Au détour d’une anecdote, je demandai au nouveau venu quels étaient ses pourcentages. Une question innocente ici, presque systématique. Comme il ne répondait pas, je commençai à énumérer les miens. Une onde puissante m’arrêta bientôt.
« Ne me donne pas ce pouvoir. Et ne te le donne pas non plus. »
Je fronçai les sourcils sans comprendre.
« Mon hybridation, tu la vois, tu la devines. Je pourrais te la détailler. Mais la domination que tu en tirerais sur moi, tu la construirais. Elle se renforcerait de ces chiffres. Tu es seule en toi ? Dans ton esprit ? Tu as éclos ici ?
– Née ici, oui, répondis-je dans un souffle. Et, oui, il n’y a que moi en moi.
– Alors tu dois savoir plus que quiconque ce que tu donnes en étalant tes pourcentages. Ce que tu figes. Reste cohérente, ne te laisse pas fragmenter. Dans l’esprit de l’autre, tu dois être 100 %. Quel pouvoir cherches-tu quand tu lui demandes ses pourcentages. Le classement que tu feras. Car il se fera. Détache-toi de ça. Je suis là, stationnien, devant toi. Le reste n’est que technique et ne doit appartenir qu’au Paramétrage. C’est tout. »

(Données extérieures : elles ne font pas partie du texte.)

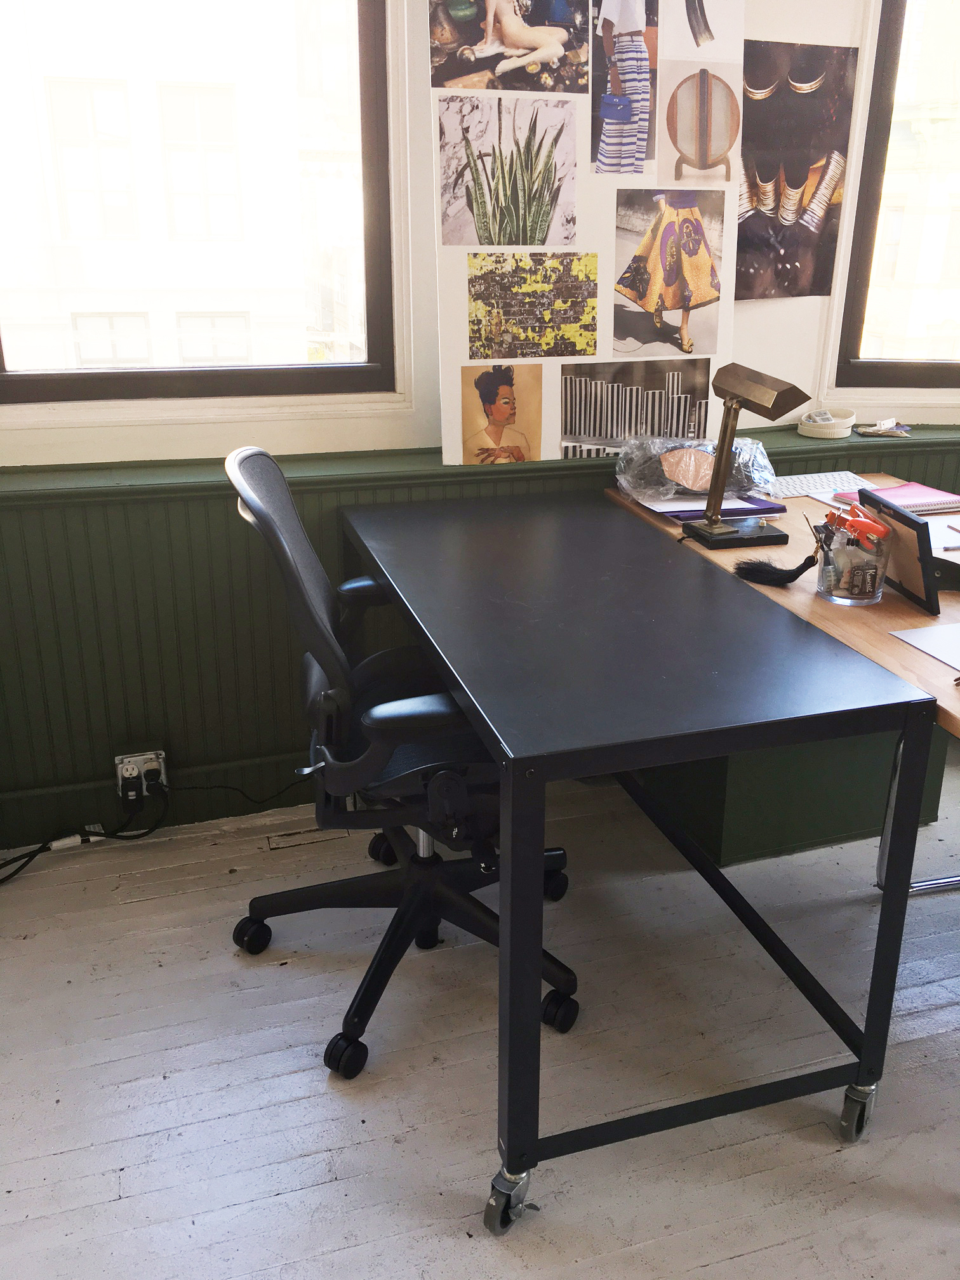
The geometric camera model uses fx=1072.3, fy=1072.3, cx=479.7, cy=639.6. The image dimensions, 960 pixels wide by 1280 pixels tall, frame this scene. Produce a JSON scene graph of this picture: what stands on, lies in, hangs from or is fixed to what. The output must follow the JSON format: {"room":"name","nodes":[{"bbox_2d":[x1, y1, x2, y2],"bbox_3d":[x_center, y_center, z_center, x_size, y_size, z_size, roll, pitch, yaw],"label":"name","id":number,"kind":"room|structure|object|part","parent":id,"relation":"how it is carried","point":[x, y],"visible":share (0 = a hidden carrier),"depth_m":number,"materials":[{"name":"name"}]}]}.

C’était tout. La texture de sa voix s’étiola dans un silence de plomb. Je finis ma pause sans un mot, saisis mon matériel dans une semi-conscience, lourde, retournai à mon poste diriger ma sonde, poser mes charges, stabiliser le métal extrait.
« Reste cohérente. »
« Ne fige pas ton rapport à l’autre. »
C’était une façon sans concession de décrire le monde dans lequel je vivais. Effrayante.